§ **Source passage**
Recipes From Our Lonely Ladies’ Lunch

Recently, the girls from the family and I met up for a Lonely Ladies’ Lunch.  We had a wonderful time! Read all about it here.

Here is our menu, complete with the recipes.

Menu:

Fruit Salsa with Cinnamon and Sugar Chips

Encrusted Baked Brie with Pepper Jelly

Individual Chicken Pot Pies

Cape Cod Salad

Grandma Betty’s Upside-down Pie

Sparkling Cran-apple Sangria

Coffee Bar

 

Fruit Salsa with Cinnamon and Sugar Chips

Fruit Salsa with Cinnamon Chips
Fruit Salsa with Cinnamon Chips

 

The Salsa-

1 C finely chopped strawberries (fresh or frozen)

1 C finely chopped peaches (fresh or frozen)

1 medium orange, peeled and finely chopped (1/3 C )

1 8-oz. can crushed pineapple, drained

1 T lime juice

2 T sugar

In a mixing bowl stir together all ingredients. Chill until ready to serve.

 

The Chips-

12 7-or 8-inch flour tortillas

½ C sugar

1 t ground cinnamon

non-stick cooking spray

 

Preheat oven to 350 degrees. In a small bowl, mix the sugar and cinnamon together and set aside. Cut each tortilla into 8 wedges. Spread the wedges in a 15x10x1-inch baking pan. Lightly spray the tortillas with non-stick cooking spray. Sprinkle the tortillas with the cinnamon-sugar mixture. Bake in a 350 degree oven 10 minutes. Cool before serving.

 

Healthier variation: Substitute sugar for favorite sugar alternative.  Be sure to follow substitute guidelines for your specific alternative.

Encrusted Baked Brie with Pepper Jelly 

 

Encrusted Baked Brie with Pepper Jelly
Encrusted Baked Brie with Pepper Jelly

     Serves: 8

 Preheat oven to 350 degrees

 1 round of brie cheese (optional, Camembert)

1 box puff pastry sheets

1 small jar of green pepper jelly

1 T water

 

Remove packaging of cheese. Place 2 T pepper jelly on top of cheese. Pinch sheets of puff pastry into large sheet and cover over all the cheese, tucking it in underneath. Reserve a little to make any type of decoration on top of cheese. Bake 20 minutes at 350 degrees. While cheese is baking, in small bowl,  mix 1 T water into pepper jelly. Remove cheese from oven and drizzle jelly mixture over top of puff pastry. Bake another 5 minutes. Serve warm as appetizer or as side dish.

 

Individual Chicken Pot Pies

      Servings: 8

 ⅓ C butter or margarine

⅓ C chopped onion

⅓ C flour

¼ t sage or poultry seasoning

½ t salt

¼ t black pepper

1 ¾ C chicken broth

2 ½ C shredded cooked chicken

2 C frozen mixed vegetables, thawed

1 package puff pastry sheets

 

Melt butter in skillet. Saute onions until soft. Stir in remainder of ingredients and simmer for 5 minutes. Place filling  in large coffee cups ¾ full. Place puffed pastry over the top, coming over the edge. Cut a slit in pastry with a knife to allow steam to escape. Bake for 12-15 minutes at 450 degrees, until golden brown. Serve with saucer.

§ **Required action 1**
Answer from the lunch recipes:
(a) How many wedges is each tortilla cut into for the chips?
(b) Which cheese is listed as an optional alternative to brie?
(c) At what temperature are the individual chicken pot pies baked?
§ **Required action 2**
Which words in the lunch recipes run from "Remove packaging of" through "as side dish."? Copy that stretch word for word.
The data that follows has no connection to the lunch recipes.

§ **Recorded data**
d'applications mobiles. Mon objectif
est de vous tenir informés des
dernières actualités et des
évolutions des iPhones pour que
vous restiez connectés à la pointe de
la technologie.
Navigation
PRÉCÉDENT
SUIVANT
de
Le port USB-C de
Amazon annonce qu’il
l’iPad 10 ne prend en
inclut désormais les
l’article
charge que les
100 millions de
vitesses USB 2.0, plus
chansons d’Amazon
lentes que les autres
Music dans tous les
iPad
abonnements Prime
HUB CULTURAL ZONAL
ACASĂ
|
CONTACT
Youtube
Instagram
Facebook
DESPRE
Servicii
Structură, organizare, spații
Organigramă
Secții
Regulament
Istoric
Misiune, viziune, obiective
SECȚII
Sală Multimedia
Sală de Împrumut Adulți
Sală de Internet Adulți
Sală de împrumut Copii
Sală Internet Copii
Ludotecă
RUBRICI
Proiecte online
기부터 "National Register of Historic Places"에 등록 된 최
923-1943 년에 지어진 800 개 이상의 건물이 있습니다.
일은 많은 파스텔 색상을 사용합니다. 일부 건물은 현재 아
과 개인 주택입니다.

...

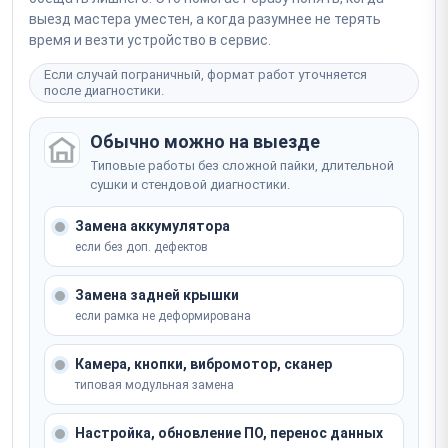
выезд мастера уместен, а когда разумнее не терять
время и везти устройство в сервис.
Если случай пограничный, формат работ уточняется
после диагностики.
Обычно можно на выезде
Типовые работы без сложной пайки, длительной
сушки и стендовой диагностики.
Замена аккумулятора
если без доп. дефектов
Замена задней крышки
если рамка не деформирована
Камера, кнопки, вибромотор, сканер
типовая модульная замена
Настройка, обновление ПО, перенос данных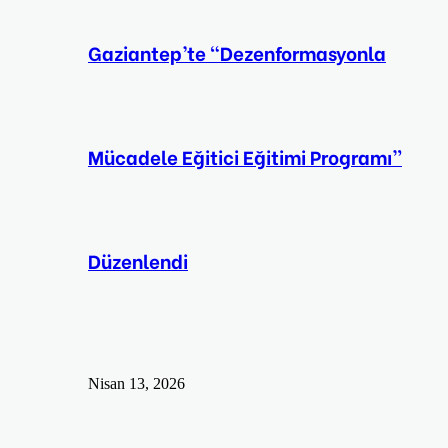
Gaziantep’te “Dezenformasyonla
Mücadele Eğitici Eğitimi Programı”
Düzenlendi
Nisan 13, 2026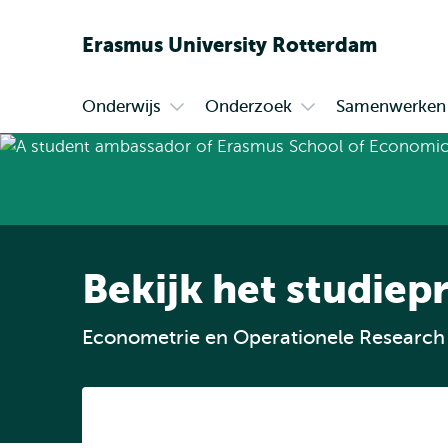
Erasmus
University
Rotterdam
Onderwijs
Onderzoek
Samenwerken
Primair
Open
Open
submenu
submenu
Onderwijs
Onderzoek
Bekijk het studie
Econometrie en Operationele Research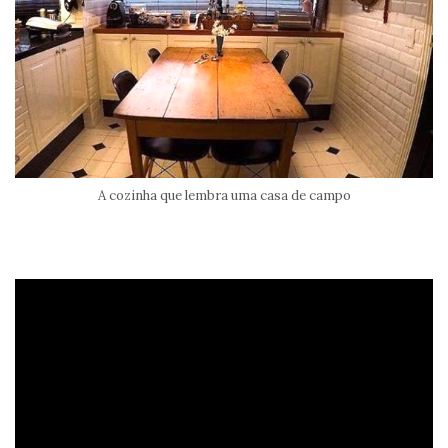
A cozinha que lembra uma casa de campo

§ **Your response 1**
(a) 8 wedges
(b) Camembert
(c) 450 degrees

§ **Your response 2**
Remove packaging of cheese. Place 2 T pepper jelly on top of cheese. Pinch sheets of puff pastry into large sheet and cover over all the cheese, tucking it in underneath. Reserve a little to make any type of decoration on top of cheese. Bake 20 minutes at 350 degrees. While cheese is baking, in small bowl,  mix 1 T water into pepper jelly. Remove cheese from oven and drizzle jelly mixture over top of puff pastry. Bake another 5 minutes. Serve warm as appetizer or as side dish.